Gil continues: “In that time frame, one of the people from the [worker group chat] goes on a private Facebook [thread] and posts that we’re hiding things. Nevermind that I had been asleep, and we were trying to figure something out. And so, this person posts, ‘Well, I may get fired for this, but I’m gonna go ahead and say it: They’re not doing anything.’ But we had literally just learned about it maybe two hours before.” 

This narrative about Jesson only having “two hours” to figure out a response to a COVID outbreak neglects the fact that he had gone through this just a few months prior, as Kelly points out and Gil admits multiple times throughout the interview: 

“And you know, we had already gone through this, two months ago.

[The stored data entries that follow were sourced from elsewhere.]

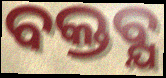
ବକ୍ତବ୍ଯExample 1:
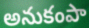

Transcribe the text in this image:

అనుకంపా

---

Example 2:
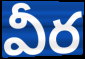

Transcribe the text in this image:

వీర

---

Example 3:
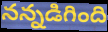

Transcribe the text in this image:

నన్నడిగింది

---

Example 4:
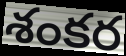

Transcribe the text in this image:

శంకర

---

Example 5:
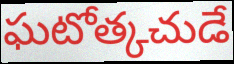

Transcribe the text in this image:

ఘటోత్కచుడే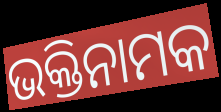
ଭକ୍ତିନାମକ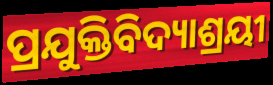
ପ୍ରଯୁକ୍ତିବିଦ୍ୟାଶ୍ରୟୀ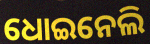
ଧୋଇନେଲି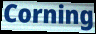
CorningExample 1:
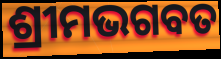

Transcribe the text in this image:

ଶ୍ରୀମଭଗବତ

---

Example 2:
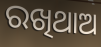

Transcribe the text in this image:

ରଖିଥାଅ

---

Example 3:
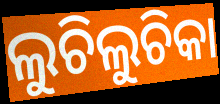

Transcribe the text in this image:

ଲୁଚିଲୁଚିକା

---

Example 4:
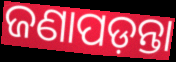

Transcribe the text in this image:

ଜଣାପଡ଼ନ୍ତା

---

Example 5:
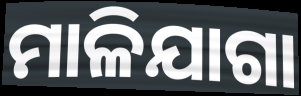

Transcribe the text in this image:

ମାଳିଯାଗା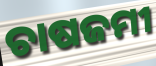
ଚାଷଜମୀ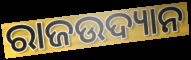
ରାଜଉଦ୍ୟାନ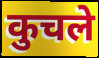
कुचले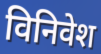
विनिवेशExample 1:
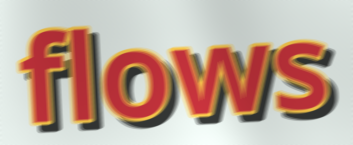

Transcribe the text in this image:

flows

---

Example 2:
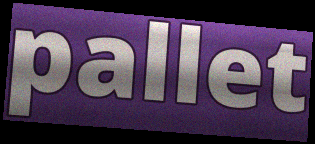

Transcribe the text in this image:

pallet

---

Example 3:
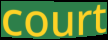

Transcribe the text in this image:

court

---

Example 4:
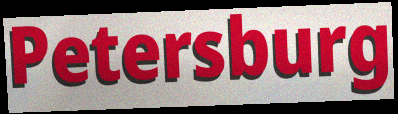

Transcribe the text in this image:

Petersburg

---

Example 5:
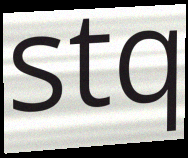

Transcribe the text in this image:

stq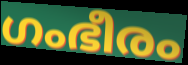
ഗംഭീരം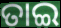
ତାଇ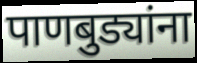
पाणबुड्यांनाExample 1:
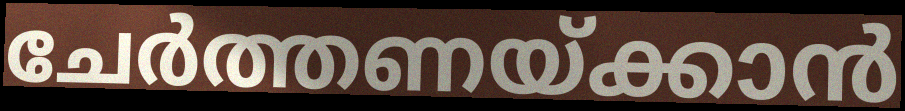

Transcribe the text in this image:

ചേർത്തണയ്ക്കാൻ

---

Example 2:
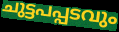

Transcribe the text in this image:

ചുട്ടപപ്പടവും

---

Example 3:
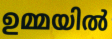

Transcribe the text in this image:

ഉമ്മയിൽ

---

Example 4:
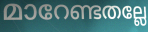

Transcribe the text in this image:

മാറേണ്ടതല്ലേ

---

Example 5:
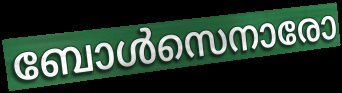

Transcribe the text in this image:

ബോൾസെനാരോ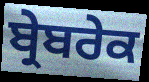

We closed, we put a statement out, and it took us four hours to do that, and we didn’t fire anybody, and I really wish that people could not have a short memory.”

Towards the end of the interview, Gil breaks down over how the December outbreak happened so close to Christmas, remarking on how his workers rely on him for a paycheck and how he’d hate for them to be sitting home without income so close to the holidays. 

And yet, Gil has the audacity to close out that very same interview by casually mentioning his plans to open a fourth restaurant in Asheville at some point in 2021. 

While the net revenue of Early Girl’s three locations isn’t immediately clear, Early Girl’s 2019 payroll expenses were reportedly $1.48M, which qualified the business for a Paycheck Protection Program loan from First Horizon Bank in April 2020 of a little over $300,000. 

All of this taken together begs the question of why the business couldn’t afford to shut down and pay their essential workers to quarantine during an outbreak.

Gil openly admits the risk of another outbreak during the podcast, commenting that he recognizes “a lot of people” work for him, and adding that “this probably won’t be the last time.” 

And it won’t be the last time. 

The month of December witnessed record COVID cases in Asheville’s county of Buncombe, and it seems incredibly difficult not attributing this spike, at least in part, to the many common themes exhibited by the mostly bottom-line focused local business economy. 

Such themes – encapsulated in a late-stage capitalism whirlwind of absolute recklessness and unapologetic greed – has arguably contributed to the unmasking of the city’s cool, progressive brand, especially among locals. Repairing this image can only truly begin when the many businesses that call Asheville home start focusing less on appeasing big money investors and transitory tourists and more on the essential workers who live here, work here, and continue to risk their lives for a paycheck in the middle of a pandemic.